By Elizabeth Blasius, The Architects Newspaper
The FBI Has Cracked the 30-Year-Old Case of a Stolen Marc Chagall
Thirty years after it was stolen, an early Marc Chagall has been recovered by the FBI. The painting, titled Othello and Desdemona, belonged to retired jeweler and art collector Ernest “Pick” Heller and his wife Rose “Red” Heller, and was stolen from their New York apartment back in 1988, along with numerous other paintings, sculptures, and art objects including jewelry, carpets, silverware, and Steuben china.
Sarah Cascone, artnet.com
Story of Mexican art in Chicago is the story of Chicago art
There’s a kind of Zelig quality to the new “Arte Diseno Xicago” exhibition at the National Museum of Mexican Art. Its subtitle is “Mexican Inspiration from the World's Columbian Exposition to the Civil Rights Era,” and across those 80 years this eye-opening show intersects with so many key figures in Chicago art and the culture more broadly.
By Steve Johnson, Chicago Tribune
Expo Chicago Expands 2018 Talks Program and Adds Professional Forum
The Expo Chicago art fair is expanding its programming for 2018, with an off-site edition of its “/Dialogues” discussion program at the Venice Architecture Biennale in May and, at the hometown fair in September, more talks in addition to a first-time Professionals Forum to convene specialists in mind of “managing, selling, and acquiring a contemporary collection,” according to an announcement.

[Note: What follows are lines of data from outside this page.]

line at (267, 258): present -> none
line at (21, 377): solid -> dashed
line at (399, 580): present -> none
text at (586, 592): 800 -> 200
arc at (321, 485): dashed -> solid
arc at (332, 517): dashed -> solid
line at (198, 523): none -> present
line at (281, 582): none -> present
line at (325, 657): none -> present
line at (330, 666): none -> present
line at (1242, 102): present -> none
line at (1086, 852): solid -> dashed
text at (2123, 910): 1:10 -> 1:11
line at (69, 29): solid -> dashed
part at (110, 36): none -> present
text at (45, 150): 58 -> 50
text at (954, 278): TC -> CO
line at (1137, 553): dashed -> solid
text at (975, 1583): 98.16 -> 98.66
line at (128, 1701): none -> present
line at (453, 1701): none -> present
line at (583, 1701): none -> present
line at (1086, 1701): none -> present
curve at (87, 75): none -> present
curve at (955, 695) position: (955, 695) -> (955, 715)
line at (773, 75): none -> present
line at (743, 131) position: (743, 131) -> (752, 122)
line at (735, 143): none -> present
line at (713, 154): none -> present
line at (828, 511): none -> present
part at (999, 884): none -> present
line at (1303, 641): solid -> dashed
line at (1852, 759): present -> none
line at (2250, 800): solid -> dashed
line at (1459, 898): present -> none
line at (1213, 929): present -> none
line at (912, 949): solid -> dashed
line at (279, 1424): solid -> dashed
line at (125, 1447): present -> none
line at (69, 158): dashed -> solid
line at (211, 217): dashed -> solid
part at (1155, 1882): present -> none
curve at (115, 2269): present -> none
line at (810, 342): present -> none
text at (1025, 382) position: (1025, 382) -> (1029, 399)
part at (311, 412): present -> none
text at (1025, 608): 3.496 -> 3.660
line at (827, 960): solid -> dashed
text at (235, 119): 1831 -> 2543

By Annie Armstrong, ArtNews
Louvre’s director: we are active in 75 countries
Four months after the grand inauguration of Louvre Abu Dhabi, Jean-Luc Martinez was off to Iran in March to open The Louvre in Tehran—a temporary exhibition (until 3 June). Unlike most art historians, the director of the Musée du Louvre in Paris, whose mandate was renewed for three years last week by the French president, Emmanuel Macron, does not shy away from political commitment and fully embraces the diplomatic role played by his institution.